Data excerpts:
--- START ---

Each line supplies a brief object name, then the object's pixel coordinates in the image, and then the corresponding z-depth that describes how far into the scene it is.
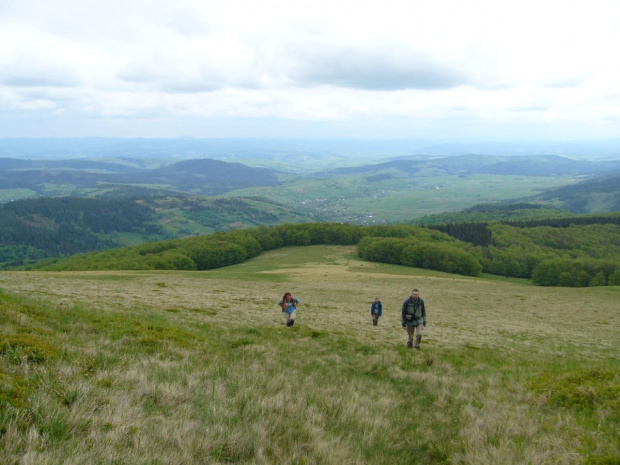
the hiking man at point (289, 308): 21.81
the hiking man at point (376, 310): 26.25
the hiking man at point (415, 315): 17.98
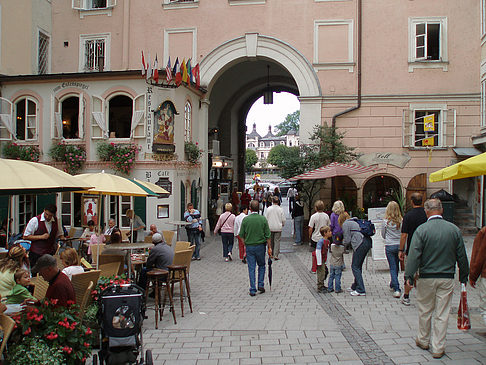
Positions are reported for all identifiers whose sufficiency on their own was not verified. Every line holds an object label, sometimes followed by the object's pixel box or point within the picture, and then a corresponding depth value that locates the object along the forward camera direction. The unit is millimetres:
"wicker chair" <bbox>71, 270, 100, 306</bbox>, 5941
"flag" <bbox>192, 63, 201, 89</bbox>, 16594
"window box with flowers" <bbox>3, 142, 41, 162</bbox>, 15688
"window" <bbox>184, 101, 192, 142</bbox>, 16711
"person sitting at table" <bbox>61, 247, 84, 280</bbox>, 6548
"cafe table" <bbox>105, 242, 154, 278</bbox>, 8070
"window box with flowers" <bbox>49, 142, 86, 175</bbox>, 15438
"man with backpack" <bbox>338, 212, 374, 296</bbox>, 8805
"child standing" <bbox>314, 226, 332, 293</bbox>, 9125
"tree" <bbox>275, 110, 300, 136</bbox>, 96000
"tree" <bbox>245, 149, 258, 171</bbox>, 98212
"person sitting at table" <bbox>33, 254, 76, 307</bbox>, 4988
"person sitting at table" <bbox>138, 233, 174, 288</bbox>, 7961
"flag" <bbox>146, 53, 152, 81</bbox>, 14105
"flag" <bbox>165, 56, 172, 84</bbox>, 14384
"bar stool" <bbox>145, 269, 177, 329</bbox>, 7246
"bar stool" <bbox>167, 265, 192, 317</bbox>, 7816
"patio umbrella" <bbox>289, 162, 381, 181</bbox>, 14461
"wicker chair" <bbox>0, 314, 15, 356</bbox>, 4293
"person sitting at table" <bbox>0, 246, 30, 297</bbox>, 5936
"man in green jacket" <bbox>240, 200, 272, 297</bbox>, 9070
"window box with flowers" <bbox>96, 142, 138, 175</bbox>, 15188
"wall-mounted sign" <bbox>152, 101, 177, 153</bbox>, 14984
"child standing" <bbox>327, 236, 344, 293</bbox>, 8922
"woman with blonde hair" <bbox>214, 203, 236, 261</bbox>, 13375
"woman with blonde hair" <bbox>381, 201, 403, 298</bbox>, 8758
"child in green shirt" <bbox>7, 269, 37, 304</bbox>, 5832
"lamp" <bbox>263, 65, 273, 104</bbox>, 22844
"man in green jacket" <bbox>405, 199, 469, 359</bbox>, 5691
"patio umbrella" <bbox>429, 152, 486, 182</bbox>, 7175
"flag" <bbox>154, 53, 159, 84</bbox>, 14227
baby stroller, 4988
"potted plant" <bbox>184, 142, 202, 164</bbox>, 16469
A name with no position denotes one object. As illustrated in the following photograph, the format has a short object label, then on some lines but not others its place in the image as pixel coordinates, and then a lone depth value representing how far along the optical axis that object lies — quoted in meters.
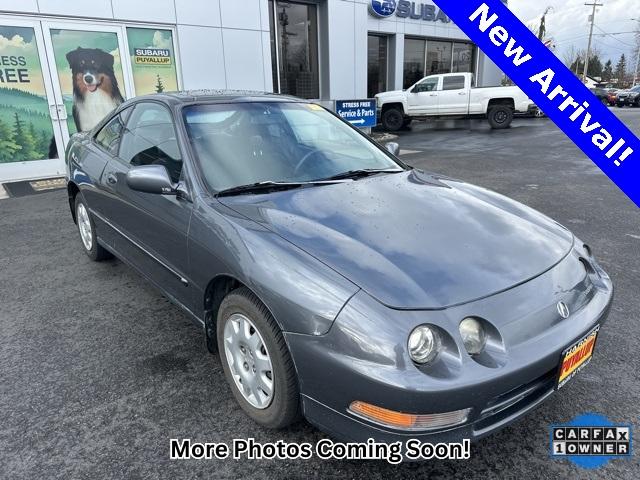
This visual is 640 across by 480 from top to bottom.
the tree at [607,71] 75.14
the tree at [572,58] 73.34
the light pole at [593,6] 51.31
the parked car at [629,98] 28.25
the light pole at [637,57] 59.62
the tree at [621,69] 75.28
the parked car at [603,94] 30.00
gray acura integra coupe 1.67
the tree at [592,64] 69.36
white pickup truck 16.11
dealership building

--- END ---

◆ Exercise objective: Give again, exactly, the lines starting at the first entry above and ending at the line with "177, 153</bbox>, 14984"; please leave pictures out.

◆ Solution to this problem:
Each line supplies a brief object name, then the object's pixel coordinates in the image, and then the corresponding z-depth that describes how far into the scene it is.
the hiking man at point (289, 308): 21.81
the hiking man at point (376, 310): 26.25
the hiking man at point (415, 315): 17.98
Positions are reported for all identifiers whose sufficiency on their own was not verified. Every line holds an object label, sometimes followed by the object's pixel box or point within the picture, and then a corresponding depth value that locates the object along the forward camera direction. The unit is millimetres:
"wicker chair" <bbox>71, 270, 100, 306</bbox>, 5941
"flag" <bbox>192, 63, 201, 89</bbox>, 16594
"window box with flowers" <bbox>3, 142, 41, 162</bbox>, 15688
"window" <bbox>184, 101, 192, 142</bbox>, 16711
"person sitting at table" <bbox>61, 247, 84, 280</bbox>, 6548
"cafe table" <bbox>105, 242, 154, 278</bbox>, 8070
"window box with flowers" <bbox>49, 142, 86, 175</bbox>, 15438
"man with backpack" <bbox>338, 212, 374, 296</bbox>, 8805
"child standing" <bbox>314, 226, 332, 293</bbox>, 9125
"tree" <bbox>275, 110, 300, 136</bbox>, 96000
"tree" <bbox>245, 149, 258, 171</bbox>, 98212
"person sitting at table" <bbox>33, 254, 76, 307</bbox>, 4988
"person sitting at table" <bbox>138, 233, 174, 288</bbox>, 7961
"flag" <bbox>146, 53, 152, 81</bbox>, 14105
"flag" <bbox>165, 56, 172, 84</bbox>, 14384
"bar stool" <bbox>145, 269, 177, 329</bbox>, 7246
"bar stool" <bbox>167, 265, 192, 317</bbox>, 7816
"patio umbrella" <bbox>289, 162, 381, 181</bbox>, 14461
"wicker chair" <bbox>0, 314, 15, 356</bbox>, 4293
"person sitting at table" <bbox>0, 246, 30, 297</bbox>, 5936
"man in green jacket" <bbox>240, 200, 272, 297</bbox>, 9070
"window box with flowers" <bbox>96, 142, 138, 175</bbox>, 15188
"wall-mounted sign" <bbox>152, 101, 177, 153</bbox>, 14984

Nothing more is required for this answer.